__Exercise description__
Take every line from the entries below that includes the word "specified" and copy it.

|---|

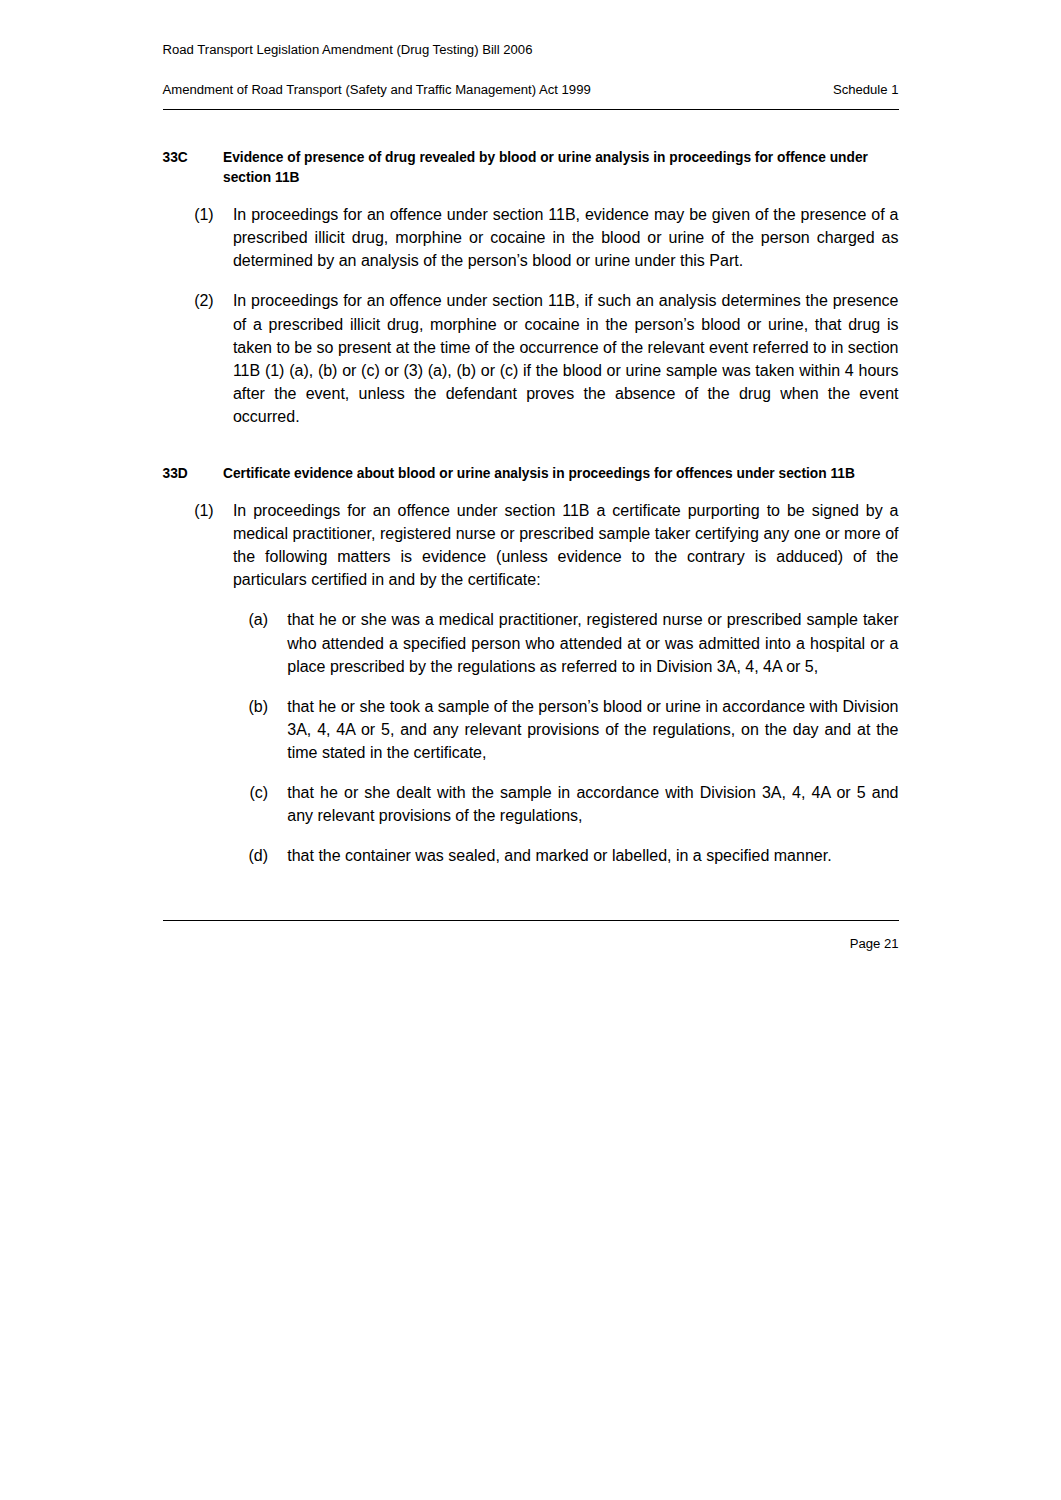Road Transport Legislation Amendment (Drug Testing) Bill 2006
Amendment of Road Transport (Safety and Traffic Management) Act 1999 Schedule 1
33C Evidence of presence of drug revealed by blood or urine analysis in proceedings for offence under section 11B
(1) In proceedings for an offence under section 11B, evidence may be given of the presence of a prescribed illicit drug, morphine or cocaine in the blood or urine of the person charged as determined by an analysis of the person’s blood or urine under this Part.
(2) In proceedings for an offence under section 11B, if such an analysis determines the presence of a prescribed illicit drug, morphine or cocaine in the person’s blood or urine, that drug is taken to be so present at the time of the occurrence of the relevant event referred to in section 11B (1) (a), (b) or (c) or (3) (a), (b) or (c) if the blood or urine sample was taken within 4 hours after the event, unless the defendant proves the absence of the drug when the event occurred.
33D Certificate evidence about blood or urine analysis in proceedings for offences under section 11B
(1) In proceedings for an offence under section 11B a certificate purporting to be signed by a medical practitioner, registered nurse or prescribed sample taker certifying any one or more of the following matters is evidence (unless evidence to the contrary is adduced) of the particulars certified in and by the certificate:
(a) that he or she was a medical practitioner, registered nurse or prescribed sample taker who attended a specified person who attended at or was admitted into a hospital or a place prescribed by the regulations as referred to in Division 3A, 4, 4A or 5,
(b) that he or she took a sample of the person’s blood or urine in accordance with Division 3A, 4, 4A or 5, and any relevant provisions of the regulations, on the day and at the time stated in the certificate,
(c) that he or she dealt with the sample in accordance with Division 3A, 4, 4A or 5 and any relevant provisions of the regulations,
(d) that the container was sealed, and marked or labelled, in a specified manner.
Page 21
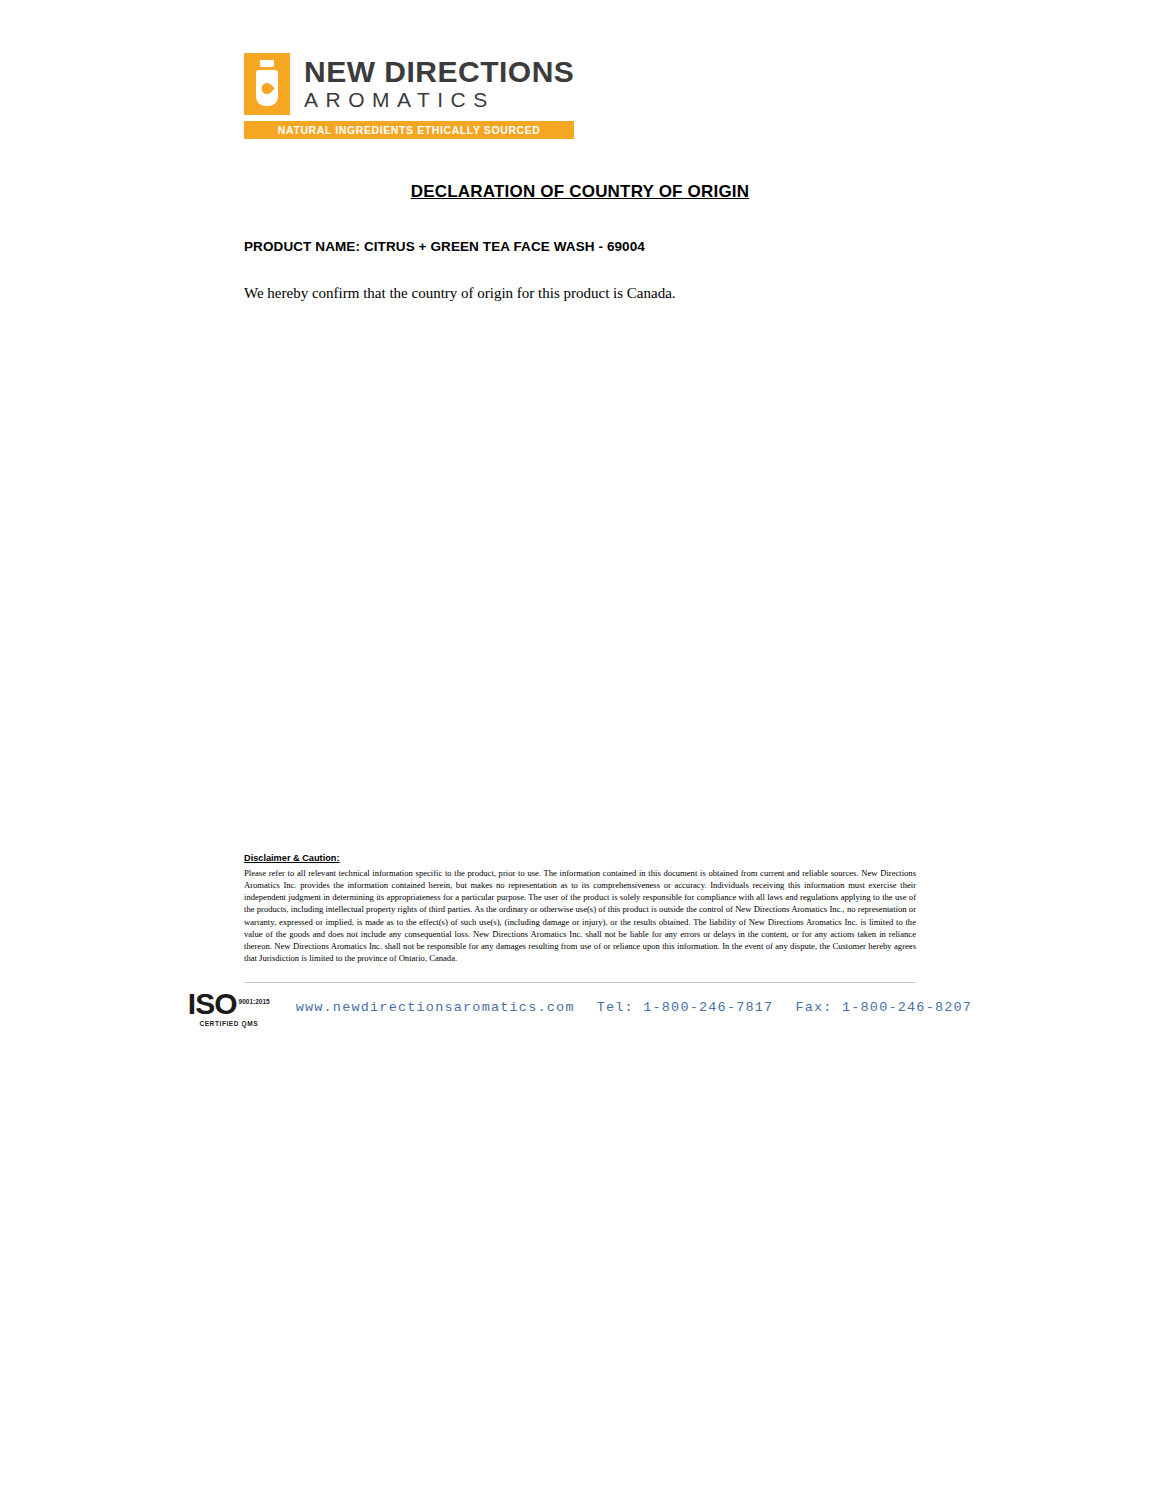NEW DIRECTIONS AROMATICS
NATURAL INGREDIENTS ETHICALLY SOURCED
DECLARATION OF COUNTRY OF ORIGIN
PRODUCT NAME: CITRUS + GREEN TEA FACE WASH - 69004
We hereby confirm that the country of origin for this product is Canada.
Disclaimer & Caution:
Please refer to all relevant technical information specific to the product, prior to use. The information contained in this document is obtained from current and reliable sources. New Directions Aromatics Inc. provides the information contained herein, but makes no representation as to its comprehensiveness or accuracy. Individuals receiving this information must exercise their independent judgment in determining its appropriateness for a particular purpose. The user of the product is solely responsible for compliance with all laws and regulations applying to the use of the products, including intellectual property rights of third parties. As the ordinary or otherwise use(s) of this product is outside the control of New Directions Aromatics Inc., no representation or warranty, expressed or implied, is made as to the effect(s) of such use(s), (including damage or injury), or the results obtained. The liability of New Directions Aromatics Inc. is limited to the value of the goods and does not include any consequential loss. New Directions Aromatics Inc. shall not be liable for any errors or delays in the content, or for any actions taken in reliance thereon. New Directions Aromatics Inc. shall not be responsible for any damages resulting from use of or reliance upon this information. In the event of any dispute, the Customer hereby agrees that Jurisdiction is limited to the province of Ontario, Canada.
ISO 9001:2015
CERTIFIED QMS
www.newdirectionsaromatics.com Tel: 1-800-246-7817 Fax: 1-800-246-8207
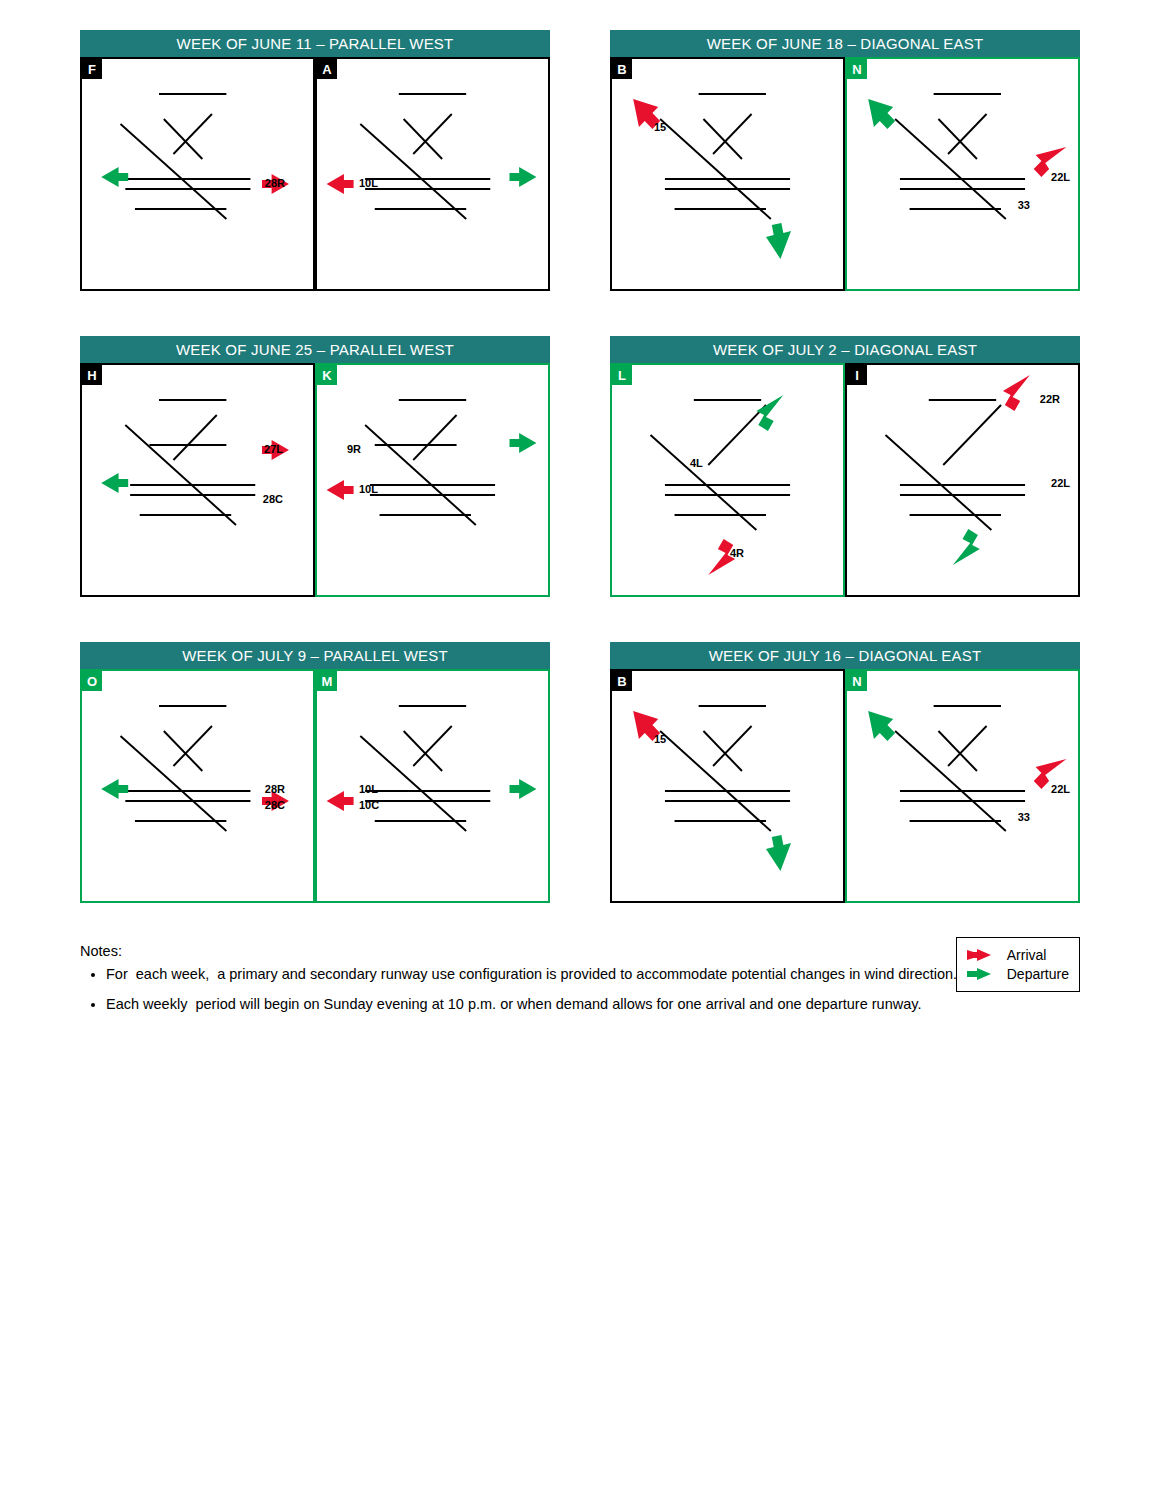WEEK OF JUNE 11 – PARALLEL WEST
F 28R
A 10L
WEEK OF JUNE 18 – DIAGONAL EAST
B 15
N 22L 33
WEEK OF JUNE 25 – PARALLEL WEST
H 27L 28C
K 9R 10L
WEEK OF JULY 2 – DIAGONAL EAST
L 4L 4R
I 22R 22L
WEEK OF JULY 9 – PARALLEL WEST
O 28R 28C
M 10L 10C
WEEK OF JULY 16 – DIAGONAL EAST
B 15
N 22L 33
Arrival
Departure
Notes:
For each week, a primary and secondary runway use configuration is provided to accommodate potential changes in wind direction.
Each weekly period will begin on Sunday evening at 10 p.m. or when demand allows for one arrival and one departure runway.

|---|

__Response for this exercise__
(a) that he or she was a medical practitioner, registered nurse or prescribed sample taker who attended a specified person who attended at or was admitted into a hospital or a place prescribed by the regulations as referred to in Division 3A, 4, 4A or 5,
(d) that the container was sealed, and marked or labelled, in a specified manner.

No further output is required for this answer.